Saved data entries:
======

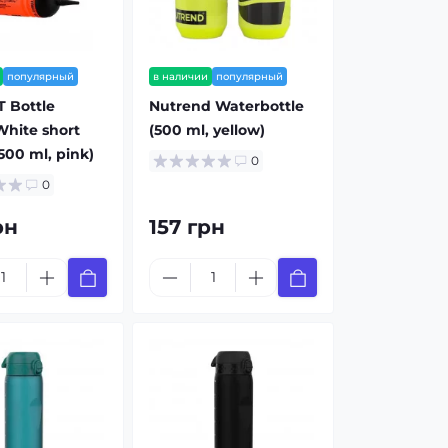
популярный
в наличии
популярный
T Bottle
Nutrend Waterbottle
 White short
(500 ml, yellow)
500 ml, pink)
0
0
рн
157 грн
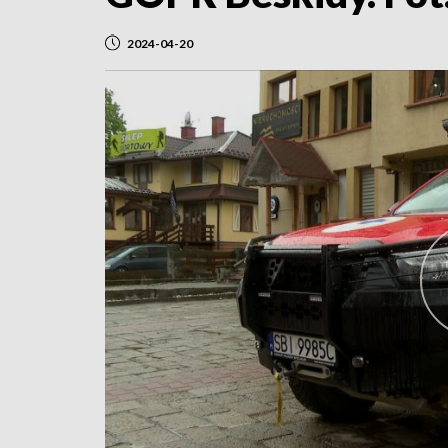
2024-04-20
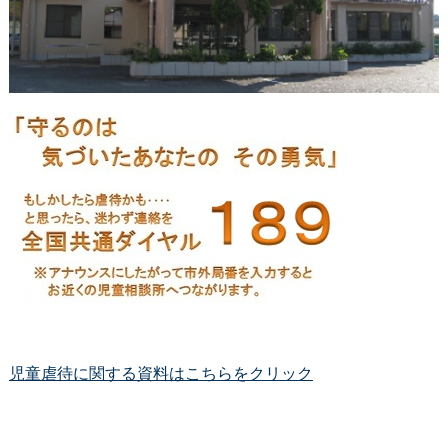
児童虐待に関する資料はこちらをクリック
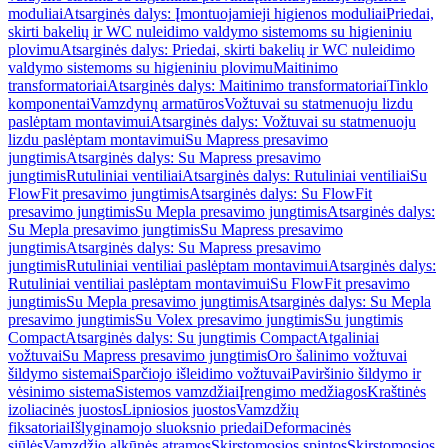
moduliai
Atsarginės dalys: Įmontuojamieji higienos moduliai
Priedai,
skirti bakelių ir WC nuleidimo valdymo sistemoms su higieniniu
plovimu
Atsarginės dalys: Priedai, skirti bakelių ir WC nuleidimo
valdymo sistemoms su higieniniu plovimu
Maitinimo
transformatoriai
Atsarginės dalys: Maitinimo transformatoriai
Tinklo
komponentai
Vamzdynų armatūros
Vožtuvai su statmenuoju lizdu
paslėptam montavimui
Atsarginės dalys: Vožtuvai su statmenuoju
lizdu paslėptam montavimui
Su Mapress presavimo
jungtimis
Atsarginės dalys: Su Mapress presavimo
jungtimis
Rutuliniai ventiliai
Atsarginės dalys: Rutuliniai ventiliai
Su
FlowFit presavimo jungtimis
Atsarginės dalys: Su FlowFit
presavimo jungtimis
Su Mepla presavimo jungtimis
Atsarginės dalys:
Su Mepla presavimo jungtimis
Su Mapress presavimo
jungtimis
Atsarginės dalys: Su Mapress presavimo
jungtimis
Rutuliniai ventiliai paslėptam montavimui
Atsarginės dalys:
Rutuliniai ventiliai paslėptam montavimui
Su FlowFit presavimo
jungtimis
Su Mepla presavimo jungtimis
Atsarginės dalys: Su Mepla
presavimo jungtimis
Su Volex presavimo jungtimis
Su jungtimis
Compact
Atsarginės dalys: Su jungtimis Compact
Atgaliniai
vožtuvai
Su Mapress presavimo jungtimis
Oro šalinimo vožtuvai
šildymo sistemai
Sparčiojo išleidimo vožtuvai
Paviršinio šildymo ir
vėsinimo sistema
Sistemos vamzdžiai
Įrengimo medžiagos
Kraštinės
izoliacinės juostos
Lipniosios juostos
Vamzdžių
fiksatoriai
Išlyginamojo sluoksnio priedai
Deformacinės
siūlės
Vamzdžio alkūnės atramos
Skirstomosios spintos
Skirstomosios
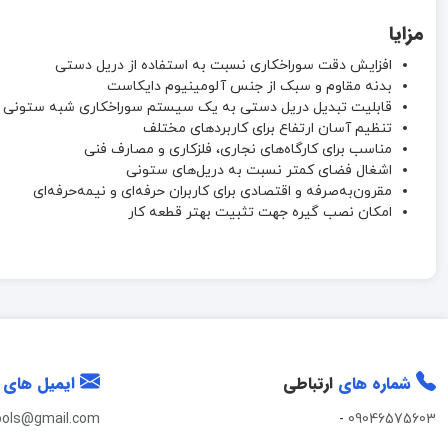
مزایا
افزایش دقت سوراخکاری نسبت به استفاده از دریل دستی
بدنه مقاوم و سبک از جنس آلومینیوم دایکاست
قابلیت تبدیل دریل دستی به یک سیستم سوراخکاری شبه ستونی
تنظیم آسان ارتفاع برای کاربردهای مختلف
مناسب برای کارگاه‌های نجاری، فلزکاری و مصارف فنی
اشغال فضای کمتر نسبت به دریل‌های ستونی
مقرون‌به‌صرفه و اقتصادی برای کاربران حرفه‌ای و نیمه‌حرفه‌ای
امکان نصب گیره جهت تثبیت بهتر قطعه کار
شماره های
ارتباطی
ایمیل های
ools@gmail.com
-
09046575603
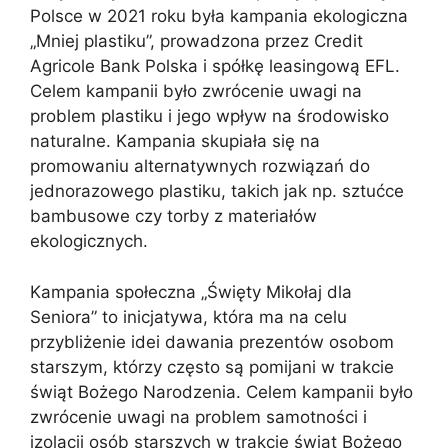
Polsce w 2021 roku była kampania ekologiczna
„Mniej plastiku”, prowadzona przez Credit
Agricole Bank Polska i spółkę leasingową EFL.
Celem kampanii było zwrócenie uwagi na
problem plastiku i jego wpływ na środowisko
naturalne. Kampania skupiała się na
promowaniu alternatywnych rozwiązań do
jednorazowego plastiku, takich jak np. sztućce
bambusowe czy torby z materiałów
ekologicznych.
Kampania społeczna „Święty Mikołaj dla
Seniora” to inicjatywa, która ma na celu
przybliżenie idei dawania prezentów osobom
starszym, którzy często są pomijani w trakcie
świąt Bożego Narodzenia. Celem kampanii było
zwrócenie uwagi na problem samotności i
izolacji osób starszych w trakcie świąt Bożego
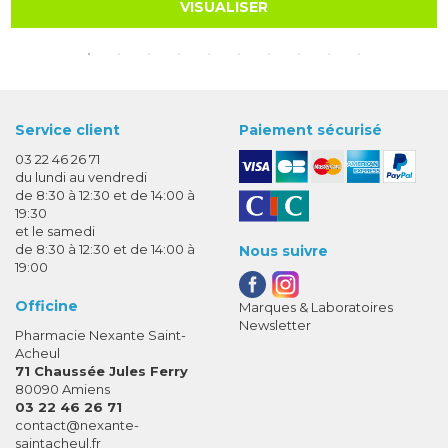
VISUALISER
Service client
Paiement sécurisé
03 22 46 26 71
du lundi au vendredi
de 8:30 à 12:30 et de 14:00 à
19:30
et le samedi
de 8:30 à 12:30 et de 14:00 à
Nous suivre
19:00
Officine
Marques & Laboratoires
Newsletter
Pharmacie Nexante Saint-
Acheul
71 Chaussée Jules Ferry
80090 Amiens
03 22 46 26 71
-
-
contact
@
nexante-
saintacheul.fr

======

> **Try it**:
Pull out all of the lines above verbatim, leaving out the pictures.

> **Problem solution**:
популярный
в наличии
популярный
T Bottle
Nutrend Waterbottle
 White short
(500 ml, yellow)
500 ml, pink)
0
0
рн
157 грн
2024-04-20
児童虐待に関する資料はこちらをクリック
moduliai
Atsarginės dalys: Įmontuojamieji higienos moduliai
Priedai,
skirti bakelių ir WC nuleidimo valdymo sistemoms su higieniniu
plovimu
Atsarginės dalys: Priedai, skirti bakelių ir WC nuleidimo
valdymo sistemoms su higieniniu plovimu
Maitinimo
transformatoriai
Atsarginės dalys: Maitinimo transformatoriai
Tinklo
komponentai
Vamzdynų armatūros
Vožtuvai su statmenuoju lizdu
paslėptam montavimui
Atsarginės dalys: Vožtuvai su statmenuoju
lizdu paslėptam montavimui
Su Mapress presavimo
jungtimis
Atsarginės dalys: Su Mapress presavimo
jungtimis
Rutuliniai ventiliai
Atsarginės dalys: Rutuliniai ventiliai
Su
FlowFit presavimo jungtimis
Atsarginės dalys: Su FlowFit
presavimo jungtimis
Su Mepla presavimo jungtimis
Atsarginės dalys:
Su Mepla presavimo jungtimis
Su Mapress presavimo
jungtimis
Atsarginės dalys: Su Mapress presavimo
jungtimis
Rutuliniai ventiliai paslėptam montavimui
Atsarginės dalys:
Rutuliniai ventiliai paslėptam montavimui
Su FlowFit presavimo
jungtimis
Su Mepla presavimo jungtimis
Atsarginės dalys: Su Mepla
presavimo jungtimis
Su Volex presavimo jungtimis
Su jungtimis
Compact
Atsarginės dalys: Su jungtimis Compact
Atgaliniai
vožtuvai
Su Mapress presavimo jungtimis
Oro šalinimo vožtuvai
šildymo sistemai
Sparčiojo išleidimo vožtuvai
Paviršinio šildymo ir
vėsinimo sistema
Sistemos vamzdžiai
Įrengimo medžiagos
Kraštinės
izoliacinės juostos
Lipniosios juostos
Vamzdžių
fiksatoriai
Išlyginamojo sluoksnio priedai
Deformacinės
siūlės
Vamzdžio alkūnės atramos
Skirstomosios spintos
Skirstomosios
مزایا
افزایش دقت سوراخکاری نسبت به استفاده از دریل دستی
بدنه مقاوم و سبک از جنس آلومینیوم دایکاست
قابلیت تبدیل دریل دستی به یک سیستم سوراخکاری شبه ستونی
تنظیم آسان ارتفاع برای کاربردهای مختلف
مناسب برای کارگاه‌های نجاری، فلزکاری و مصارف فنی
اشغال فضای کمتر نسبت به دریل‌های ستونی
مقرون‌به‌صرفه و اقتصادی برای کاربران حرفه‌ای و نیمه‌حرفه‌ای
امکان نصب گیره جهت تثبیت بهتر قطعه کار
شماره های
ارتباطی
ایمیل های
ools@gmail.com
-
09046575603
Polsce w 2021 roku była kampania ekologiczna
„Mniej plastiku”, prowadzona przez Credit
Agricole Bank Polska i spółkę leasingową EFL.
Celem kampanii było zwrócenie uwagi na
problem plastiku i jego wpływ na środowisko
naturalne. Kampania skupiała się na
promowaniu alternatywnych rozwiązań do
jednorazowego plastiku, takich jak np. sztućce
bambusowe czy torby z materiałów
ekologicznych.
Kampania społeczna „Święty Mikołaj dla
Seniora” to inicjatywa, która ma na celu
przybliżenie idei dawania prezentów osobom
starszym, którzy często są pomijani w trakcie
świąt Bożego Narodzenia. Celem kampanii było
zwrócenie uwagi na problem samotności i
izolacji osób starszych w trakcie świąt Bożego
VISUALISER
Service client
Paiement sécurisé
03 22 46 26 71
du lundi au vendredi
de 8:30 à 12:30 et de 14:00 à
19:30
et le samedi
de 8:30 à 12:30 et de 14:00 à
Nous suivre
19:00
Officine
Marques & Laboratoires
Newsletter
Pharmacie Nexante Saint-
Acheul
71 Chaussée Jules Ferry
80090 Amiens
03 22 46 26 71
-
-
contact
@
nexante-
saintacheul.fr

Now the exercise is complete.